— CHECK YOUR UNDERSTANDING —
1: In the forum thread, what cause did Emotiva give for the pinging sound in one of the monoblocks?
2: Swap "misplaced" for "out of place" and write out the forum thread again, beginning at the words "True, the Emotiva" and stopping after "all of them.".

True, the Emotiva is class AB. I was also looking at Wyred 4 Sound's ST-1000 which is class D, built around the Bang & Olufsen ICEpower technology. So my comment about class D amps was misplaced in this thread.


----------



## Teyry

I have an Emotiva XPA-5 along with (2) XPA monoblocks. I've had them about a month now. The XPA-5 sounds excellent and performs flawlessly. Over the past 20 years I have ownes amps by Sony ES, Acurus, the Classe CA-200 & CAV-75, Pass Labs X-150 and the Anthem MCA-20 & MCA-50. The Emotiva's sound as good or better than any of my previous amps and more bang for the buck then all of them.
The only flaw I have found is a slight pinging sound that occassionally occurs on "one" of my XPA-1 monoblocks when warming up and cooling down. Emotiva stated that this is the normal expansion/contraction of the heat sinks. You can only hear it on very quiet passages for about the first 30 minutes it is turned on and after you have turned it off. It might occur once every 5 minutes or so. If music is playing you usually cannot hear it.


----------



## ironglen

Perhaps someone will correct me if I'm wrong-if you do not use blu-ray, then perhaps you could use an older processor to handle any audio processing from regular dvd's without compromise; however, if using (or potentially upgrading) to blu-ray, you must use a newer 1.3 hdmi-capable processor in order to utilize the newer format audio on blu-ray. You cannot use the 7.1 preouts from a higher-end blu-ray player sent to an older processor's inputs and obtain the newer format audio quality, correct?

Anyone (else) have any reservations about buying the UMC-1 as a first run vs another company's 'proven' processor?


----------



## Jungle Jack

ironglen said:


> Perhaps someone will correct me if I'm wrong-if you do not use blu-ray, then perhaps you could use an older processor to handle any audio processing from regular dvd's without compromise; however, if using (or potentially upgrading) to blu-ray, you must use a newer 1.3 hdmi-capable processor in order to utilize the newer format audio on blu-ray. You cannot use the 7.1 preouts from a higher-end blu-ray player sent to an older processor's inputs and obtain the newer format audio quality, correct?
> 
> Anyone (else) have any reservations about buying the UMC-1 as a first run vs another company's 'proven' processor?


Hello,
Actually, you can use an older processor provided it has multichannel inputs to receive the newest codecs (True-HD, DTS-MA) The player decodes and sends the signal via 6 channels of interconnects. You will have to rely on the player to do bass management, speaker distance and level matching. In addition, compared to a 1.3 processor, you also lose room EQ (Audyssey, MCACC) With the exception of the 5K Pioneer VSX-49TX/59 and a handful of other pre HDMI processors, using the multichannel inputs bypasses everything. Whereas the Pioneer actually could do bass management. That was a mixed bag in that the pristine signal was then converted to PCM.

Page-level text extractions
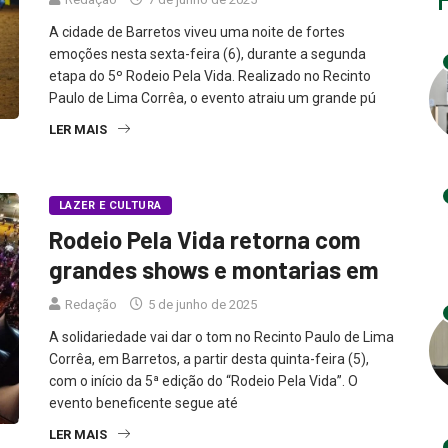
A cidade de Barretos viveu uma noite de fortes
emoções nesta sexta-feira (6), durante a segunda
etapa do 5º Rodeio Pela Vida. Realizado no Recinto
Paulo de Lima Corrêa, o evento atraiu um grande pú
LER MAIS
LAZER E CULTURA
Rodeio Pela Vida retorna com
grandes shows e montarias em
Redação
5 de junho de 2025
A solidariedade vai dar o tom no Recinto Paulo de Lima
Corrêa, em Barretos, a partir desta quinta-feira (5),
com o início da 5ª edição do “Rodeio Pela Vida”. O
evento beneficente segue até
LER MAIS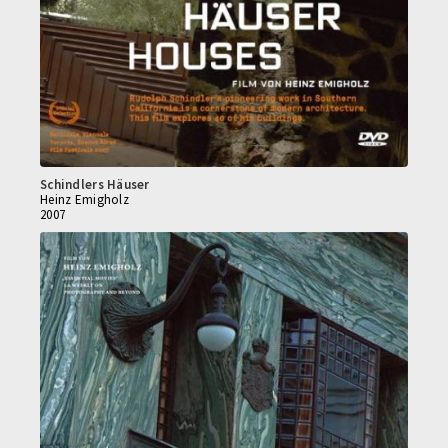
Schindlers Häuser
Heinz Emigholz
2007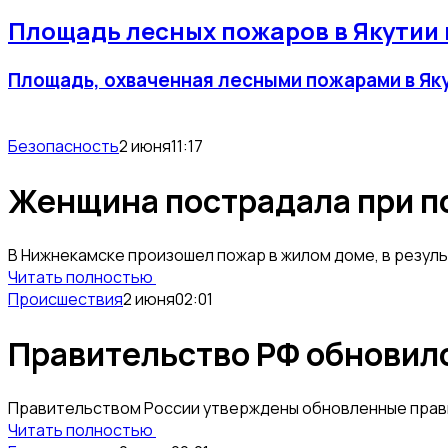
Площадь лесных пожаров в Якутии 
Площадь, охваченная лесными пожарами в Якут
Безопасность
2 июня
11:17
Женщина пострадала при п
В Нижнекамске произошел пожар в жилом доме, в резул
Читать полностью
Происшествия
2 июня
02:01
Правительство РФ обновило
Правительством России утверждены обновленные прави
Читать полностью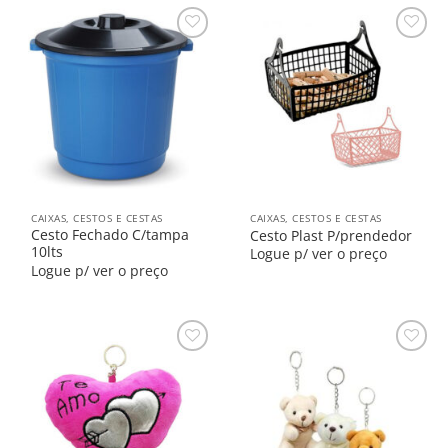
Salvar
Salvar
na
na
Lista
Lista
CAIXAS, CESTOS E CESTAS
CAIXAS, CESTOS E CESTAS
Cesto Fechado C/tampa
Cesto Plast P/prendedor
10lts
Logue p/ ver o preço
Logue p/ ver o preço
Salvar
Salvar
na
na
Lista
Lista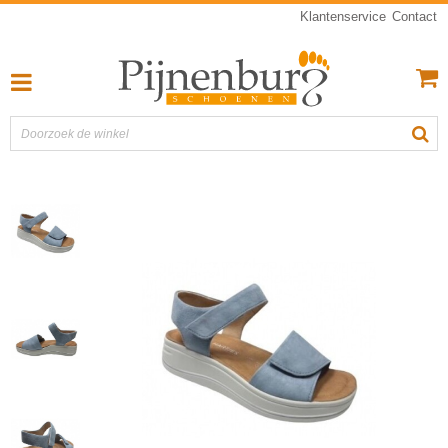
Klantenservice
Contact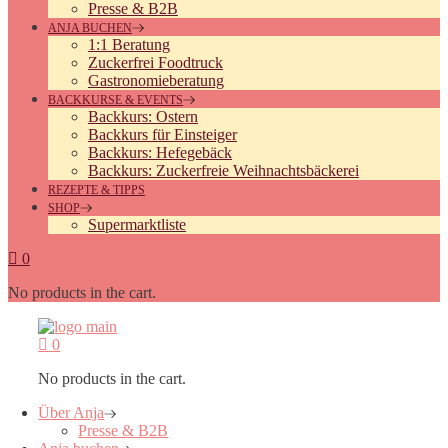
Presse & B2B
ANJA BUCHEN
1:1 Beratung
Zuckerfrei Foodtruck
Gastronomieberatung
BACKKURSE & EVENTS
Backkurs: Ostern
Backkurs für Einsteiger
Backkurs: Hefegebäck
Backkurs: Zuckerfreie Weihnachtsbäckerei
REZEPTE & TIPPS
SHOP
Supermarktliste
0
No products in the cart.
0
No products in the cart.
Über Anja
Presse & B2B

==

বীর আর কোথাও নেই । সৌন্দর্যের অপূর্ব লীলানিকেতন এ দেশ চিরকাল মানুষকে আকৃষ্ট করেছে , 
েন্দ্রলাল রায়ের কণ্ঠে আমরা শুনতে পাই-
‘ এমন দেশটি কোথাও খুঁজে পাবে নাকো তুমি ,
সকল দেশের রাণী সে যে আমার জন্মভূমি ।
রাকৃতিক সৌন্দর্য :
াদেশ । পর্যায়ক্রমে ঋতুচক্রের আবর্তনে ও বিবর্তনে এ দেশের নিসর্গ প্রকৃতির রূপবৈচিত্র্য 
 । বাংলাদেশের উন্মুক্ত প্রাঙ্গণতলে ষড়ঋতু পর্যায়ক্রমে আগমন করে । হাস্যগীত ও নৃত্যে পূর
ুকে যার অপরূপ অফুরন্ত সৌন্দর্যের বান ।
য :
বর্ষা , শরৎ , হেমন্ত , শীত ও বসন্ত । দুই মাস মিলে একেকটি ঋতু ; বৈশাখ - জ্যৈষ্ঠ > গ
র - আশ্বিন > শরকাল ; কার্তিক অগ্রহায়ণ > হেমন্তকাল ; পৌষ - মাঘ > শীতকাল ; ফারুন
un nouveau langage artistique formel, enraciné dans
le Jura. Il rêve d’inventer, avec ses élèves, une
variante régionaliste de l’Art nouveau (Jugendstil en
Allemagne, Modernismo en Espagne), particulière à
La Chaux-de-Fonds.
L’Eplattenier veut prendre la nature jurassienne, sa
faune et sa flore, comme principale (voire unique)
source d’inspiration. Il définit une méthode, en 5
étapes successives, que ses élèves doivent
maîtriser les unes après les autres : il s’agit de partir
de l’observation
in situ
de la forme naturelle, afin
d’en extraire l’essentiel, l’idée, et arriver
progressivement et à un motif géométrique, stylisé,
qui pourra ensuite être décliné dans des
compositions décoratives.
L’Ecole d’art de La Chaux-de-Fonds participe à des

==

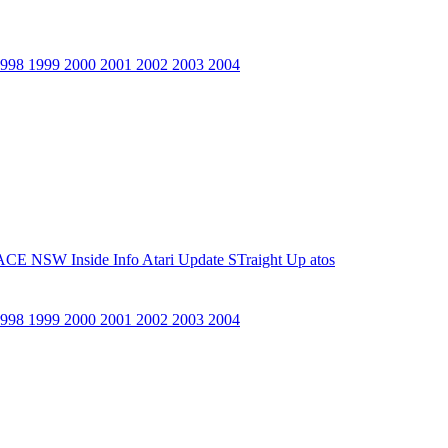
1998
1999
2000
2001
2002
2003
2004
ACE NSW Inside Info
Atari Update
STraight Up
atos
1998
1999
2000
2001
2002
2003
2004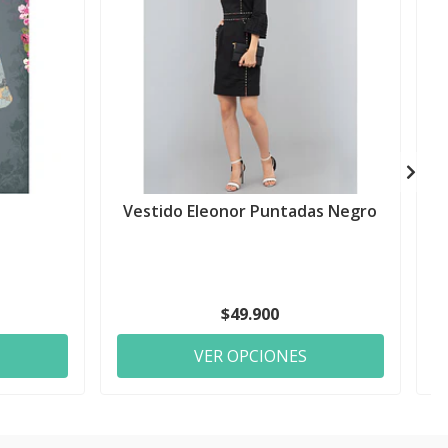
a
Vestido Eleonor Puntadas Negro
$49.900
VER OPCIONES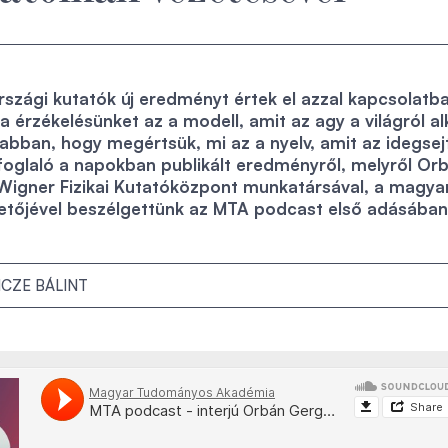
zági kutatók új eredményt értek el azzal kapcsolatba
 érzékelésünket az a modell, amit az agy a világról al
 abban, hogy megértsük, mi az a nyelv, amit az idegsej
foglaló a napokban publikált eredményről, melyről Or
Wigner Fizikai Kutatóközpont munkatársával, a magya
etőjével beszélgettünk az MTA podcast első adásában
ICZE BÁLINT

— SOLUTIONS PER TASK —
1: The normal expansion and contraction of the heat sinks.

2:
True, the Emotiva is class AB. I was also looking at Wyred 4 Sound's ST-1000 which is class D, built around the Bang & Olufsen ICEpower technology. So my comment about class D amps was out of place in this thread.


----------



## Teyry

I have an Emotiva XPA-5 along with (2) XPA monoblocks. I've had them about a month now. The XPA-5 sounds excellent and performs flawlessly. Over the past 20 years I have ownes amps by Sony ES, Acurus, the Classe CA-200 & CAV-75, Pass Labs X-150 and the Anthem MCA-20 & MCA-50. The Emotiva's sound as good or better than any of my previous amps and more bang for the buck then all of them.